[Data records]
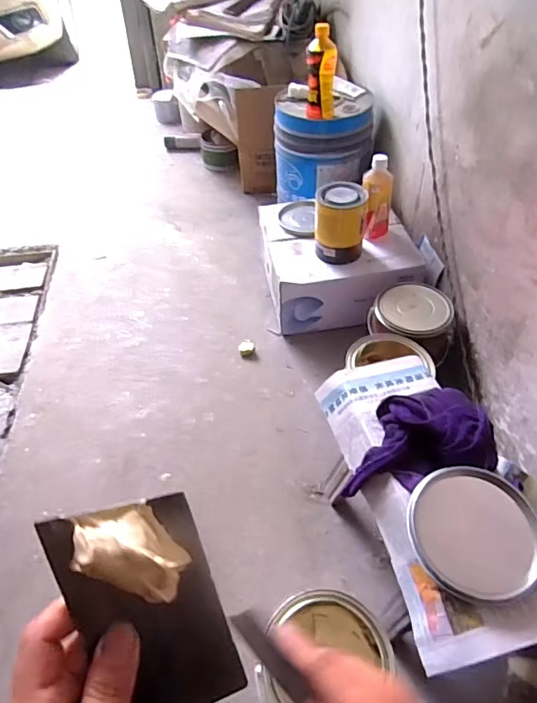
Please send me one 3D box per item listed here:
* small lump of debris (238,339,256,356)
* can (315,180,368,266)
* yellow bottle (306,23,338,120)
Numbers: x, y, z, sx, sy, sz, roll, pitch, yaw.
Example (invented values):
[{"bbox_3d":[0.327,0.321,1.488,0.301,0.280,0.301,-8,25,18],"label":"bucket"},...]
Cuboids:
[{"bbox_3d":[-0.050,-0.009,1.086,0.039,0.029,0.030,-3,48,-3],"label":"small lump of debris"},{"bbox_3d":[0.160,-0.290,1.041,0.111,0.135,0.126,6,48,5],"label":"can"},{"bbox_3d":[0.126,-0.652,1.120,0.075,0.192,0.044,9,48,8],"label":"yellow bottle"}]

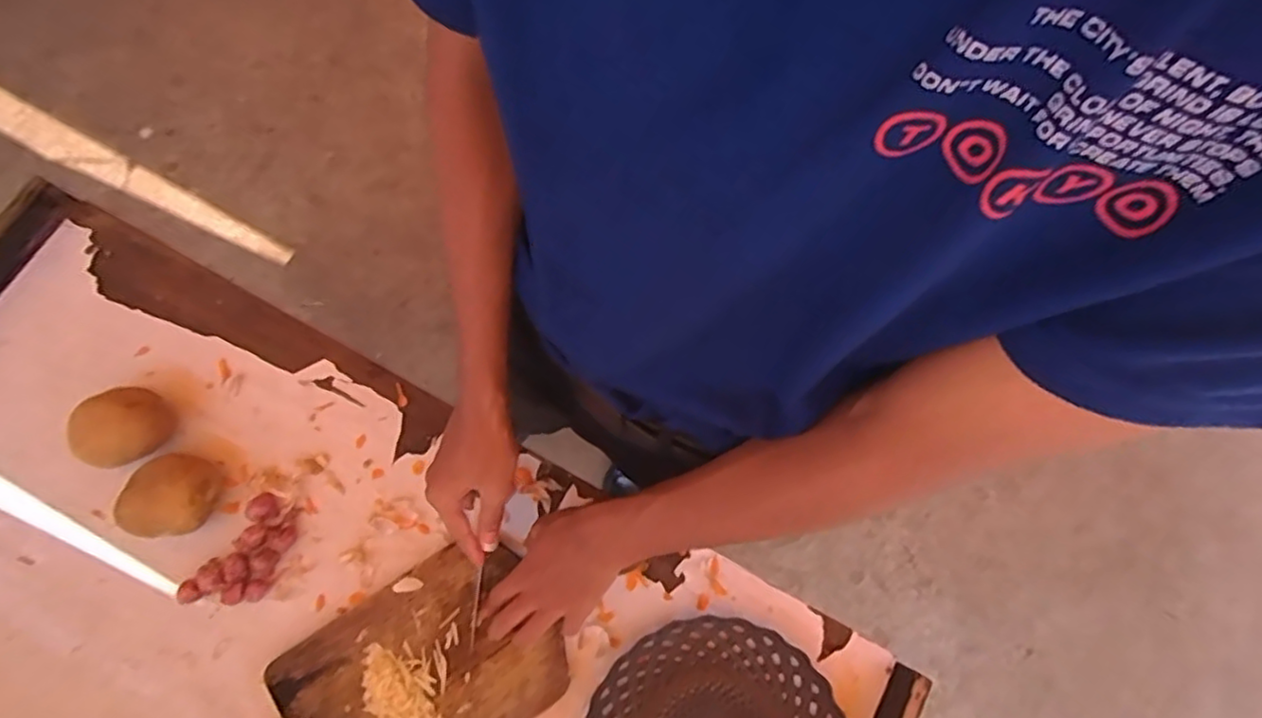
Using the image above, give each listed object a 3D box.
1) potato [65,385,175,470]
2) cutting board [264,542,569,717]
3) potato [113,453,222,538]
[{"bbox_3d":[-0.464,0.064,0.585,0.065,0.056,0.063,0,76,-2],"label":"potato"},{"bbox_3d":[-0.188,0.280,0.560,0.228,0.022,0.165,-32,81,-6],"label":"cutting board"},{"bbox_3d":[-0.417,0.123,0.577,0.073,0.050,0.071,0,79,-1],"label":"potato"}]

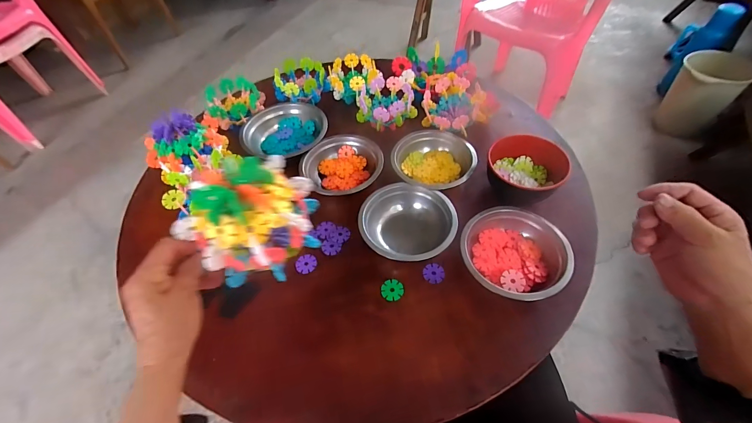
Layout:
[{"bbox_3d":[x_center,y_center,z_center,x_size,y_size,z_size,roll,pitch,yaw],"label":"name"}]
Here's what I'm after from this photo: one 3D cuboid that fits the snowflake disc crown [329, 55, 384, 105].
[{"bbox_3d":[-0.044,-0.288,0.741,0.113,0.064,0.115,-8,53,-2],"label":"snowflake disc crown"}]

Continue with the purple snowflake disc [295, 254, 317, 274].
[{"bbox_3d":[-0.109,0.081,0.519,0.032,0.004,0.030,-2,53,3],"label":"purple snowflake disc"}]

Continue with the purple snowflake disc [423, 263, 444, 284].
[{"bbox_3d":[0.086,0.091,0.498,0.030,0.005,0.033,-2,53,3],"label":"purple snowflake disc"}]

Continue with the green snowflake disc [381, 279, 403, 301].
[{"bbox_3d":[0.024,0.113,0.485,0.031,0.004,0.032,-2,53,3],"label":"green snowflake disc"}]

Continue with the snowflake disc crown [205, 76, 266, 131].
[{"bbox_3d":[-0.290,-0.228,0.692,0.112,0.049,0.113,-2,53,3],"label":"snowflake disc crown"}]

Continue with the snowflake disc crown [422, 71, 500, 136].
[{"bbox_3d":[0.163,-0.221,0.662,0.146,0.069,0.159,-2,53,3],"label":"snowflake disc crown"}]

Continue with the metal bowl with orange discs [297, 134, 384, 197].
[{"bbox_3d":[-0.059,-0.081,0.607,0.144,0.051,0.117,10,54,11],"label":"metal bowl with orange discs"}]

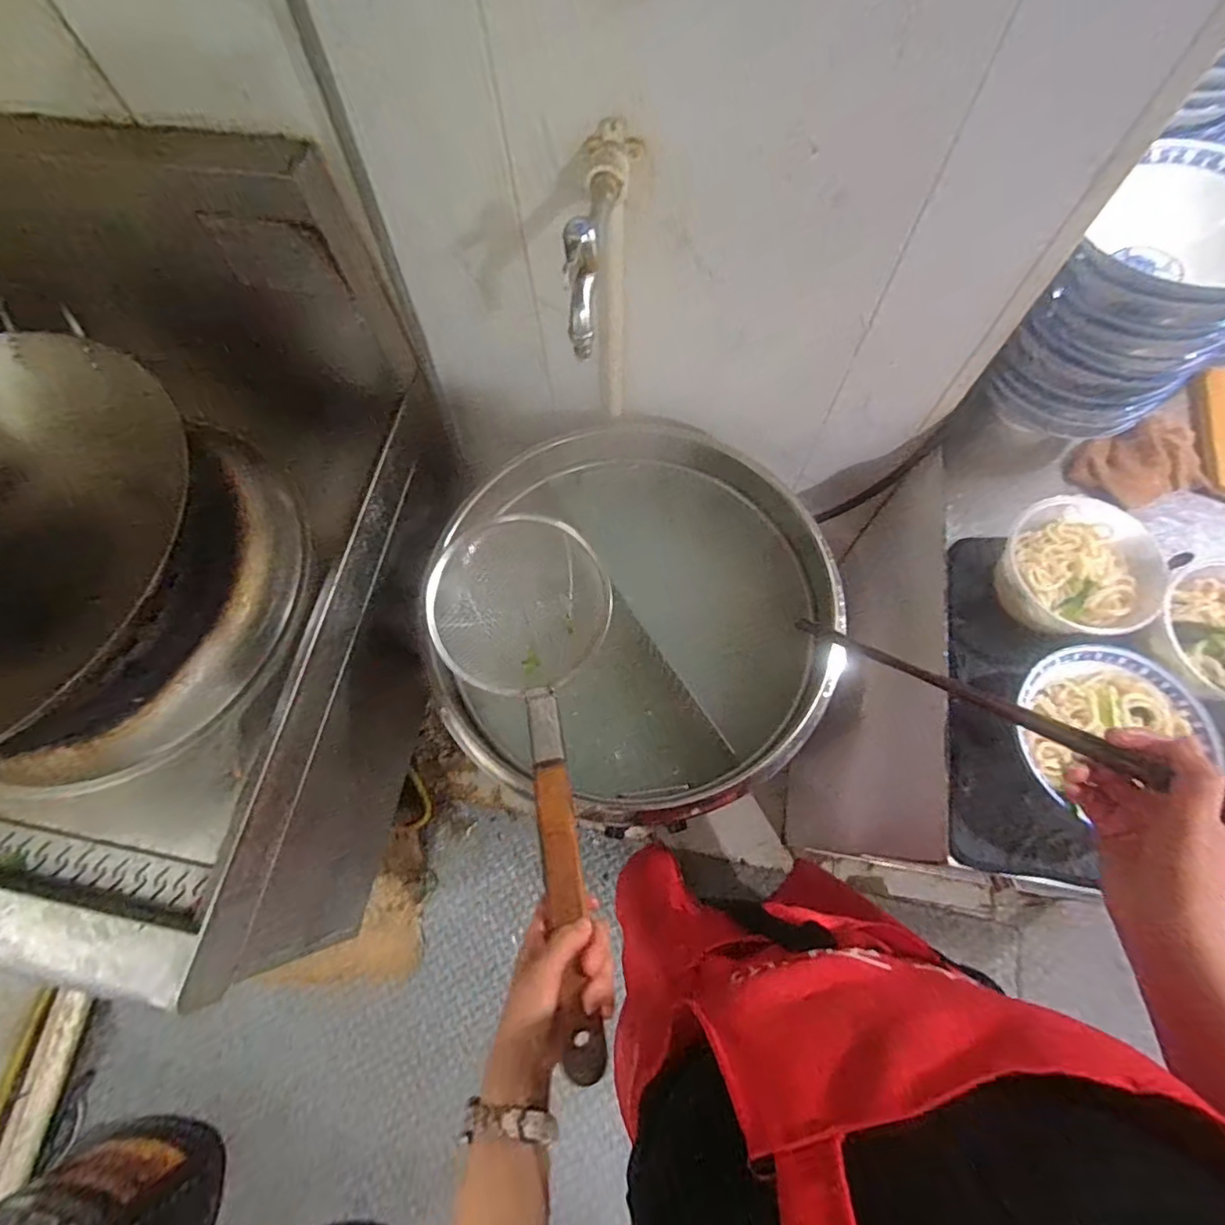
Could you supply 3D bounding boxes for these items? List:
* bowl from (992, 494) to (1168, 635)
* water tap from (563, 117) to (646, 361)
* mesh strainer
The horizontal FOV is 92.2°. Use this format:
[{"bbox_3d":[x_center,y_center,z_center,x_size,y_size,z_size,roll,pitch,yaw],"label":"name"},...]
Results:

• How to complete this task: Copy exactly, please, the span of lines that begins at the line with "Could you supply" and ends at the last line of the data, both included.

• Result for this exercise:
Could you supply 3D bounding boxes for these items? List:
* bowl from (992, 494) to (1168, 635)
* water tap from (563, 117) to (646, 361)
* mesh strainer
The horizontal FOV is 92.2°. Use this format:
[{"bbox_3d":[x_center,y_center,z_center,x_size,y_size,z_size,roll,pitch,yaw],"label":"name"},...]
Results:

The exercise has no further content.